Abstract
Listeria monocytogenes is a gram-positive, food-borne, facultative intracellular pathogen. Infection with Listeria can result in a disease known as listeriosis and in individuals who are immunocompromised, elderly or pregnant, Listeria can cause invasive disease, including meningitis, encephalitis, septicaemia, or fetal infections. Invasive infections are thought to involve the ability of Listeria to traverse the intestinal cell barrier and spread via the blood to the liver, central nervous system, or placenta. The ability of Listeria to cause invasive disease therefore involves crossing of three tight barriers: the intestinal barrier, the blood-brain barrier and the fetoplacental barrier. Listeria has evolved a mechanism to disseminate through host tissues. The cell-to-cell spread of Listeria is essential for virulence and consists of the processes of actin-based motility, formation of protrusions, internalisation of protrusions and resolution of protrusions. Prior research has led to a detailed understanding of the molecular mechanisms of actin-based motility. By contrast, mechanisms of protrusion formation, internalisation and resolution are less well understood.
This project investigated the role of the host GTPase Dynamin 2 in the cell-to-cell spread of Listeria. Dynamin 2 may interact with other proteins or utilise its scission-based activity alone to play a role in either the formation, internalisation or resolution of Listeria protrusions. During my thesis work, I made three key findings. First, I found that Dynamin 2 is recruited to Listeria protrusions, suggesting that bacteria manipulate the function of this host GTPase. Secondly, I found that depletion of Dynamin 2 by RNAi restores normal cell-to-cell spread of a mutant strain of Listeria that is deleted for the inlC gene (∆inlC). This result indicates that Dynamin 2 limits spread of Listeria in the absence of Internalin C (InlC). Wild-type Listeria produces InlC and somehow removes the inhibition of spread that would otherwise be caused by Dynamin 2. Third, I found that Dynamin 2 associates with an amino-terminal region in Tuba, a human scaffolding protein previously found to control the cell-to-cell spread of Listeria. Interestingly, RNAi-mediated depletion of Tuba restores normal spread to the ∆inlC Listeria mutant strain, which is the same phenotype that I found is caused by depletion of Dynamin 2. My results on cell-to-cell spread therefore suggest that Dynamin 2 might act together with Tuba to control cell-to-cell spread of Listeria.
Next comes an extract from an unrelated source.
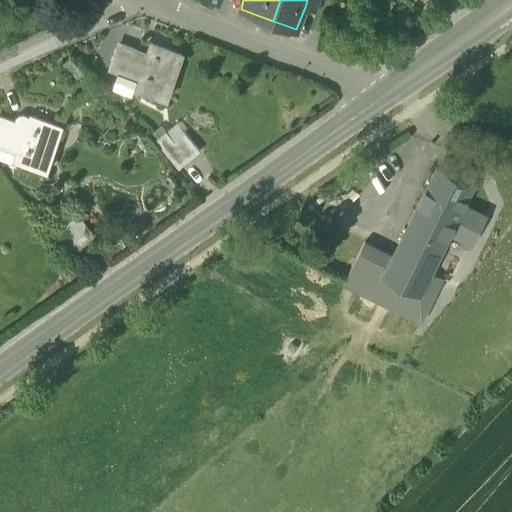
[(320,0),(307,0),(305,7),(316,11),(320,0)]
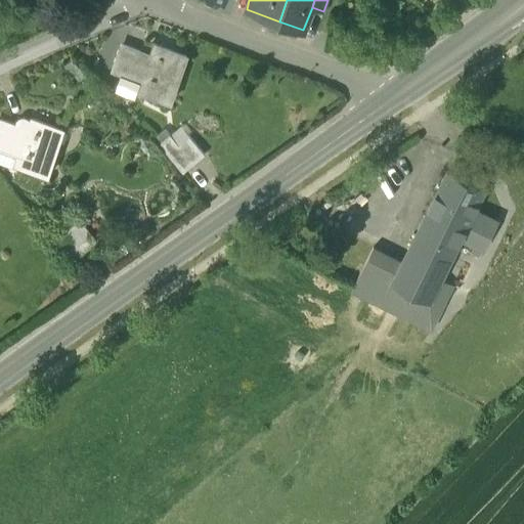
[(139,51),(122,45),(113,73),(130,79),(137,58),(139,51)]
In addition to the results described, I performed experiments to assess the role of Dynamin 2 in protrusion formation, which is a key step in the cell-to-cell spread of Listeria. Results using RNAi-mediated depletion of Dynamin 2 were difficult to interpret, since I did not observe the expected defect in protrusion formation by the ∆inlC mutant Listeria strain. Experiments involving Dynasore, a chemical inhibitor of Dynamin 2 and other Dynamin family GTPase members, showed that this inhibitor increased the number of protrusions made by wild-type Listeria. These results raise the possibility that Dynamin 2 may either limit the production of protrusions and/or promote the internalisation of protrusions by neighbouring host cells. In summary, this thesis presents new information on the potential mechanisms involved in Listeria protrusion formation, internalisation and resolution.